After a particularly significant victory, football players and other athletes might dump a cooler of Gatorade over their coach’s head, soaking him or her with the sticky stuff from head to toe. Not completely dissimilar is the head-to-toe anointing of Aaron in today’s Psalm (Psalm 133). The oil that anointed Aaron and his successors as priests was to run from the top of their heads, down their beards, down their collars, and down their whole robes—as out an outward sign of their being set apart for their office. So, too, believers’ living together in unity is a “good and pleasant” outward sign of their being set apart from the world. Their unity with the indwelling of the Father and the Son and the Holy Spirit gives witness to the world so that the world might know and believe both that the Father sent the Son and that the Father loved the world even as the Father loved the Son. Note well that Christ does not say that all in the world will believe, as many will reject the apostles’ Word, perhaps even blaming their rejection on necessary divisions among those claiming to be Christians.
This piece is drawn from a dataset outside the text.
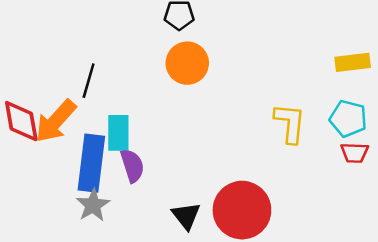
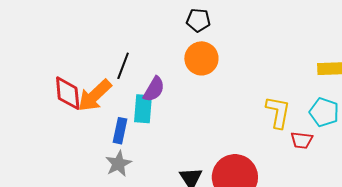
red trapezoid: (355, 153) -> (302, 140), moved
blue rectangle: (91, 163) -> (120, 131), size x0.6
purple semicircle: (132, 166) -> (154, 89), moved, turned 44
Nevertheless, the unity of true believers will have its effect on the world. People will profess the Christian faith, as here this morning, and faithful mothers (and fathers) will bring up their children in the nurture and admonition of the Lord.
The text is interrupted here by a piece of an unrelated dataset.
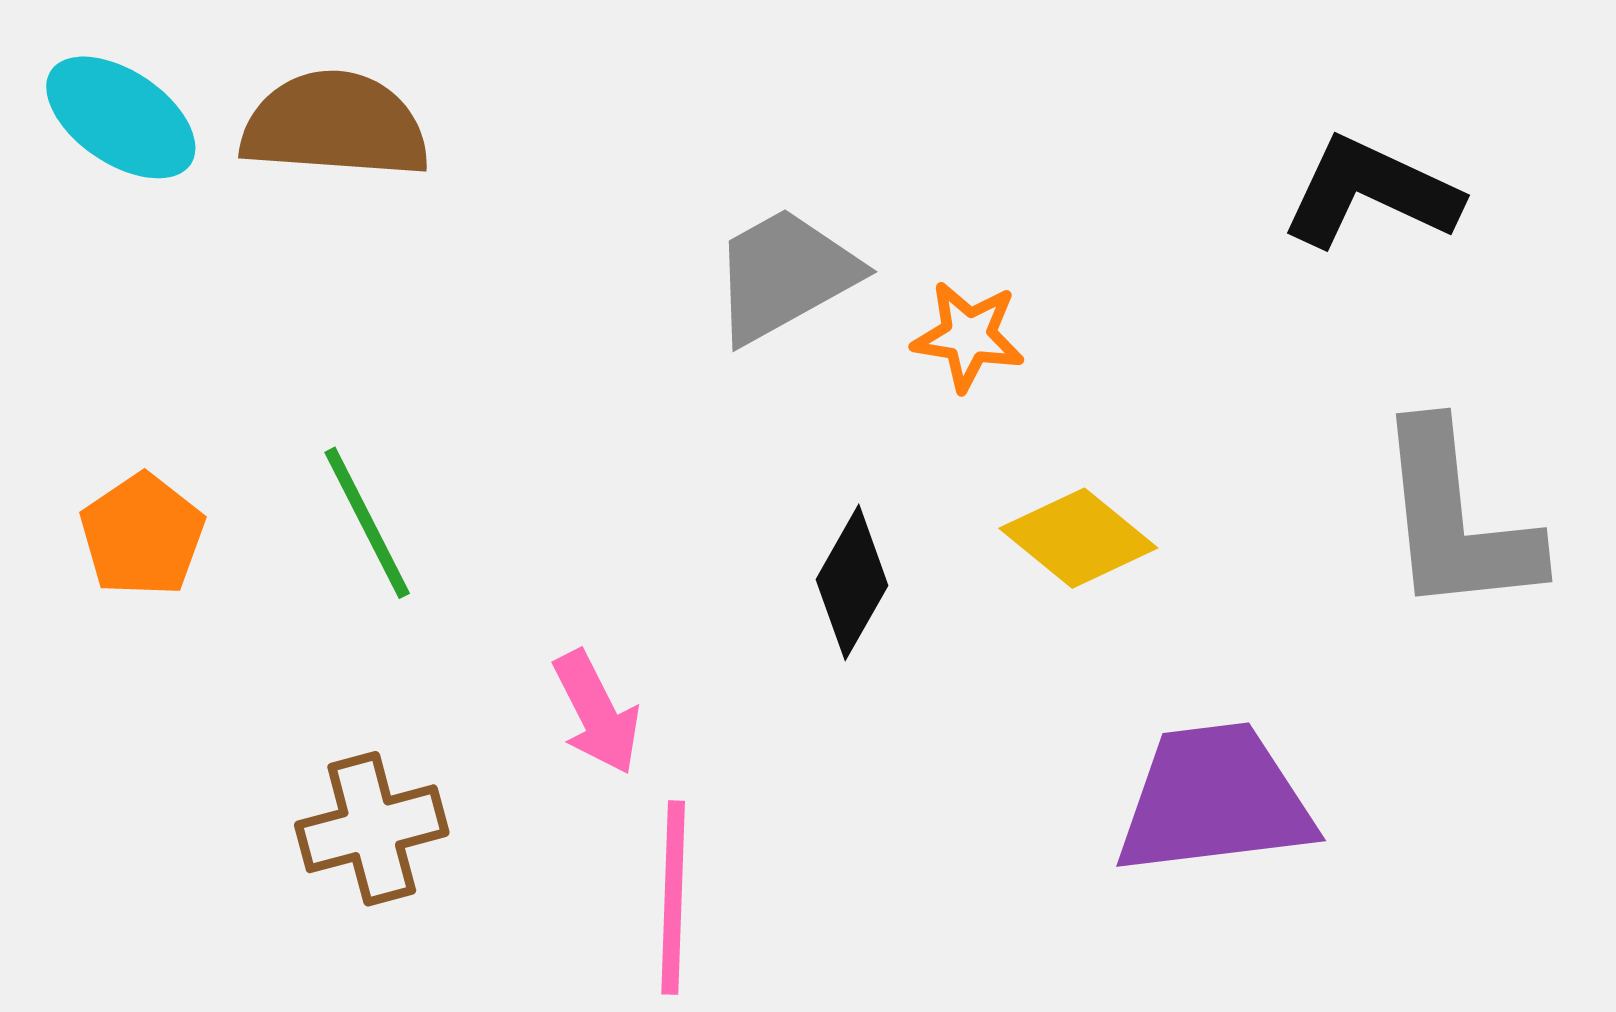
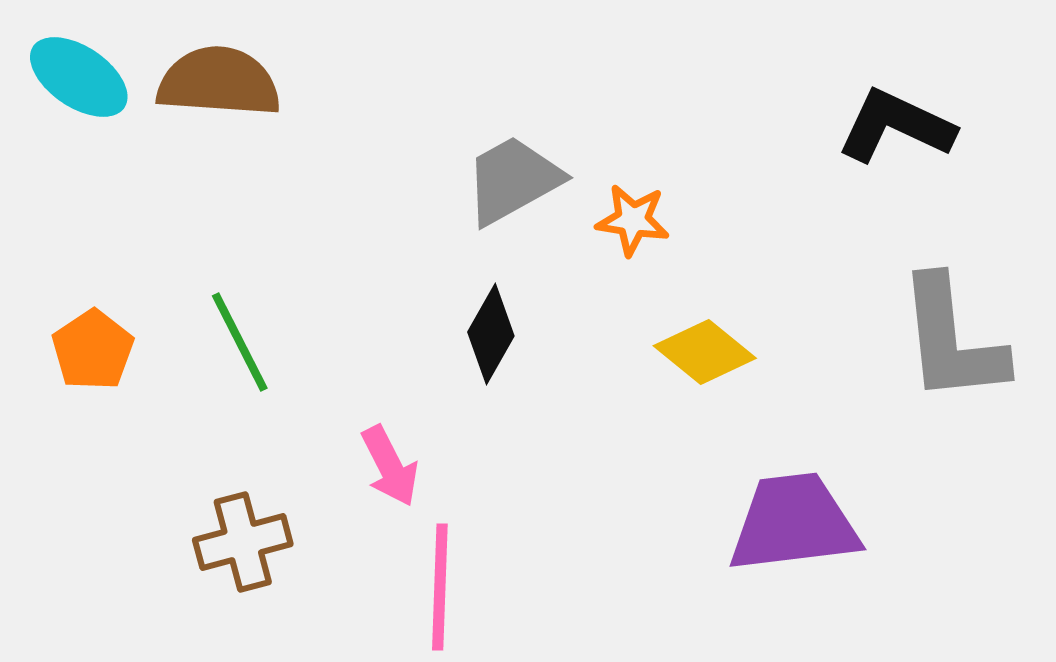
black diamond: (852, 582) -> (491, 334), moved

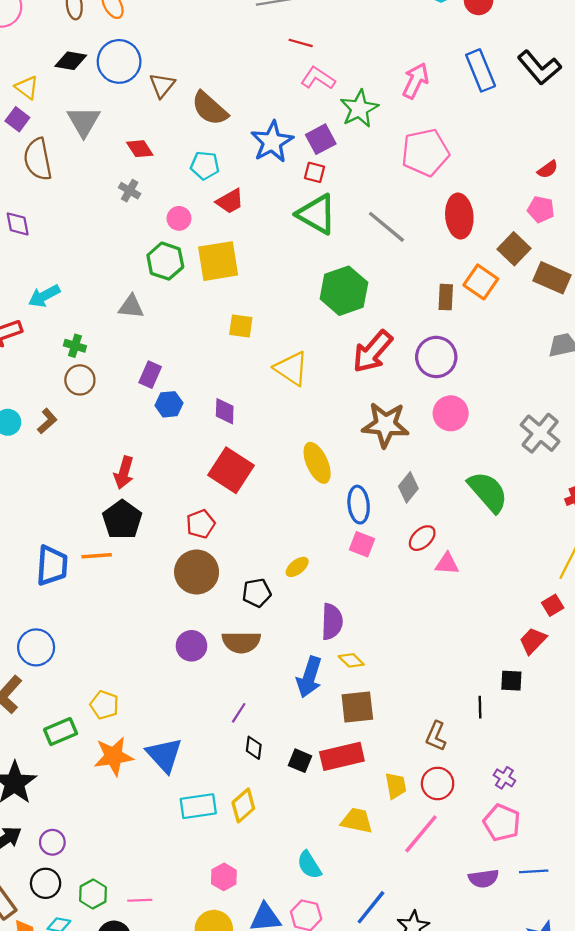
Look around at us! We all have differences in background, occupation, social standing, education, residence, race, age, gender, and relationship, and, yet, E pluribus unum, from the many, one. There is unity here. Through the apostles’ Word, God has made and keeps us united as believers in and confessors of His Son, Jesus Christ. United in Him, other differences disappear (Galatians 3:28). United in Him, we live together in the forgiveness of sins. And, united in Him, His will for us expressed in His prayer of today’s Third Reading will be fulfilled: on the Last Day, we will be with Him where He is. So, with the Church of all times and places we pray as in the Second Reading, “Come, Lord Jesus!”
Amen.
Alleluia! Christ is risen! (He is risen indeed! Alleluia!)
The peace of God, which passes all understanding, keep your hearts and minds in Christ Jesus. Amen.